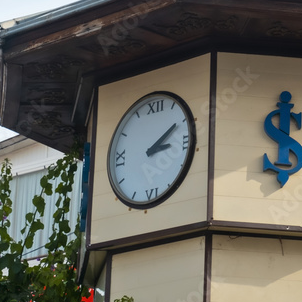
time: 3:09
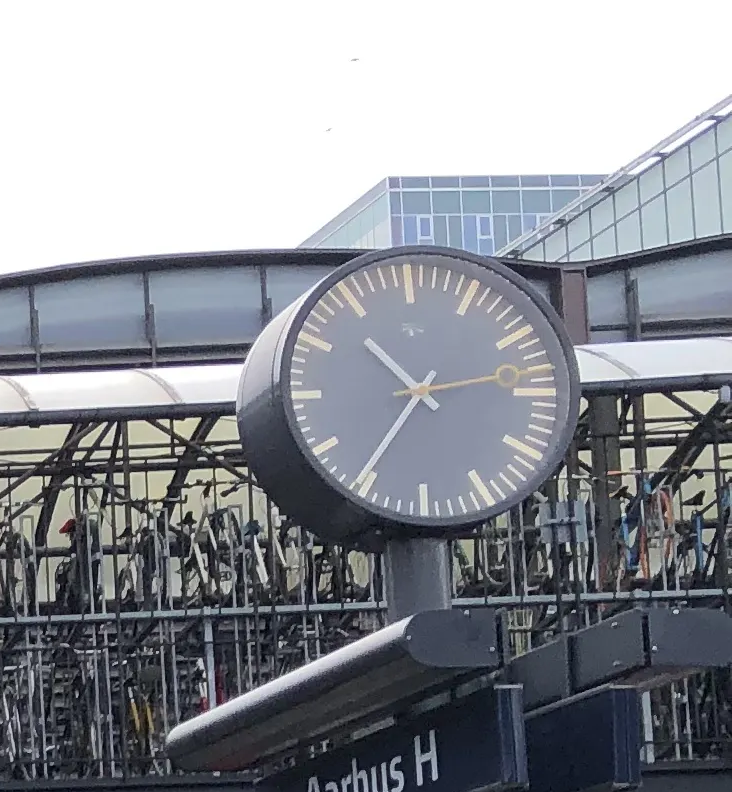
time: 10:35
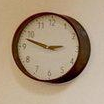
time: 2:47
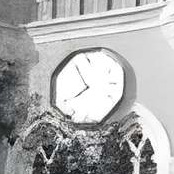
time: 7:55
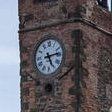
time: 5:13
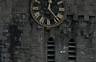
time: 12:23
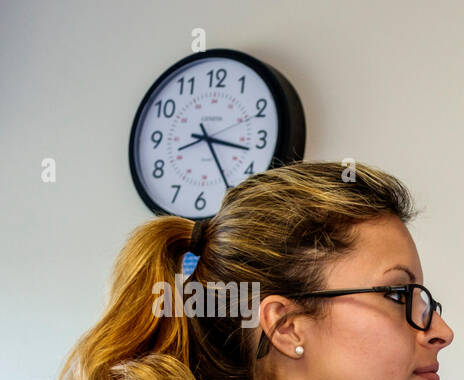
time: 3:24
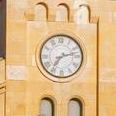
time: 7:12
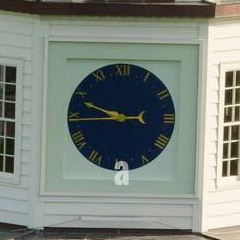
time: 9:44
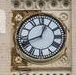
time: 12:41
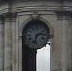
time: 2:32
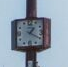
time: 1:19
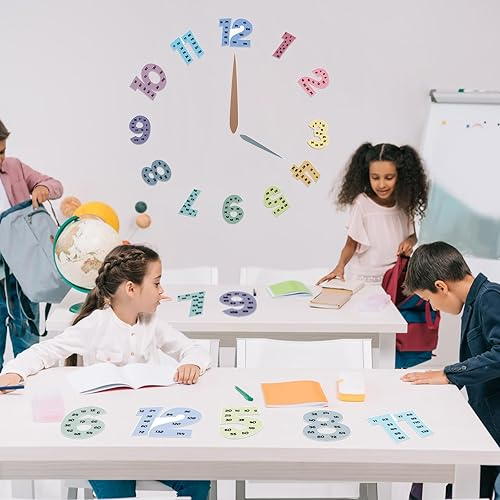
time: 4:00
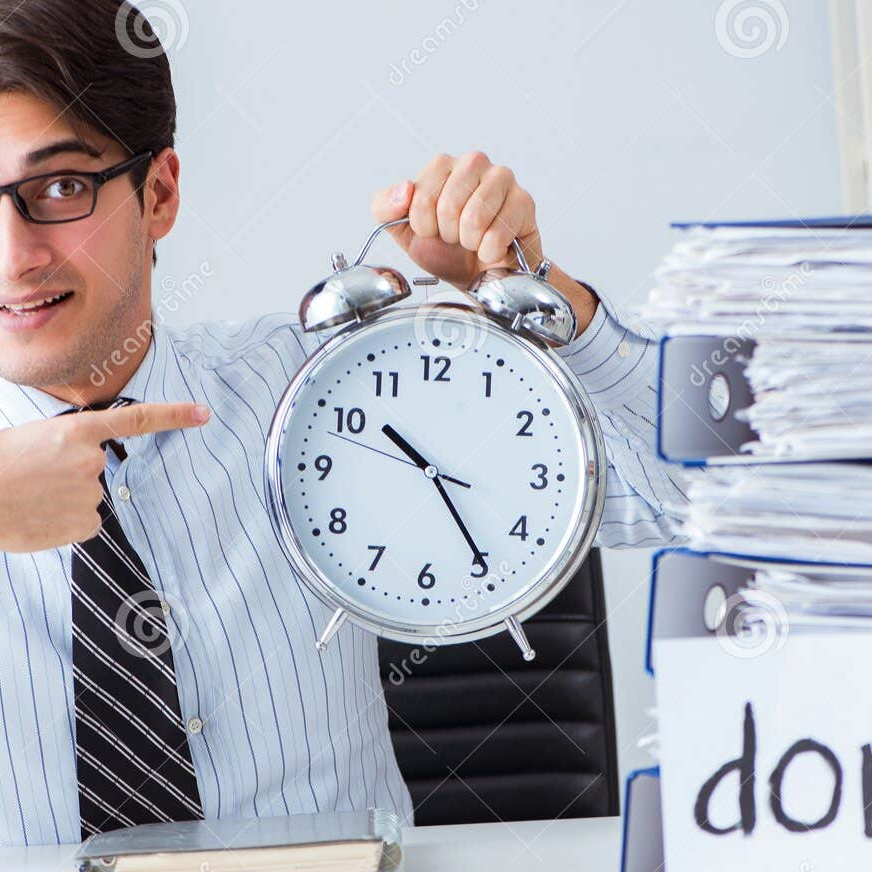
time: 10:24
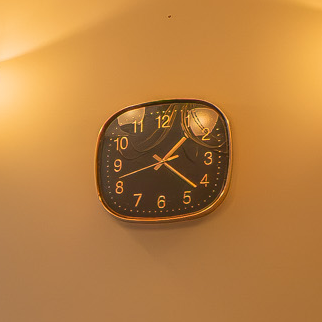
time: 1:21
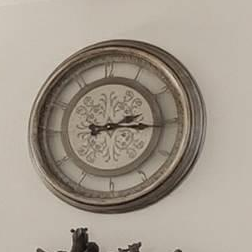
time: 2:15
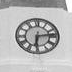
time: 6:13
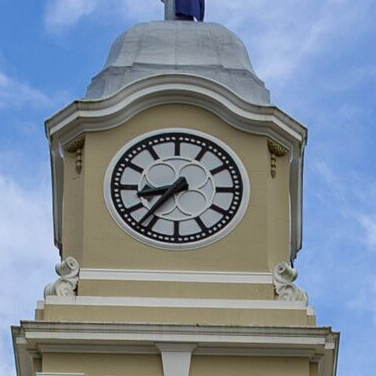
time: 8:36
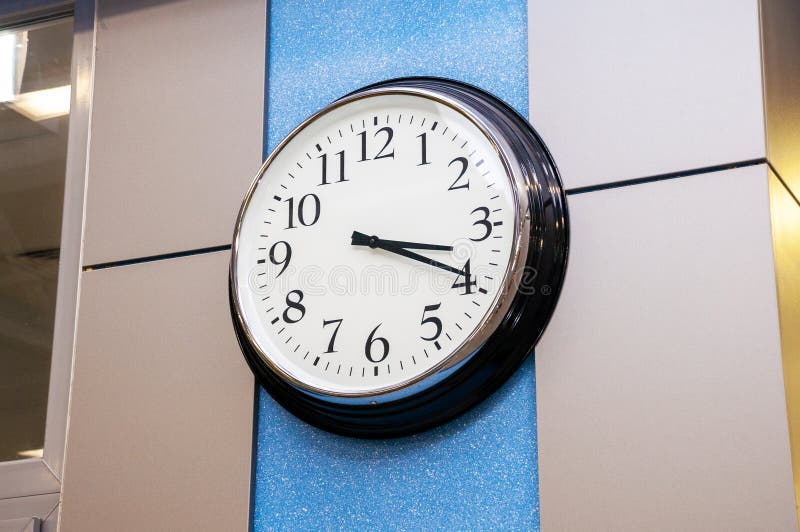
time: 3:19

------------------------------------------------

Return the time line of each of the entries above, copied word for word and kept in the same order. Leave the picture lines out of your answer.

- **Result of the exercise**:
time: 3:09
time: 10:35
time: 2:47
time: 7:55
time: 5:13
time: 12:23
time: 3:24
time: 7:12
time: 9:44
time: 12:41
time: 2:32
time: 1:19
time: 4:00
time: 10:24
time: 1:21
time: 2:15
time: 6:13
time: 8:36
time: 3:19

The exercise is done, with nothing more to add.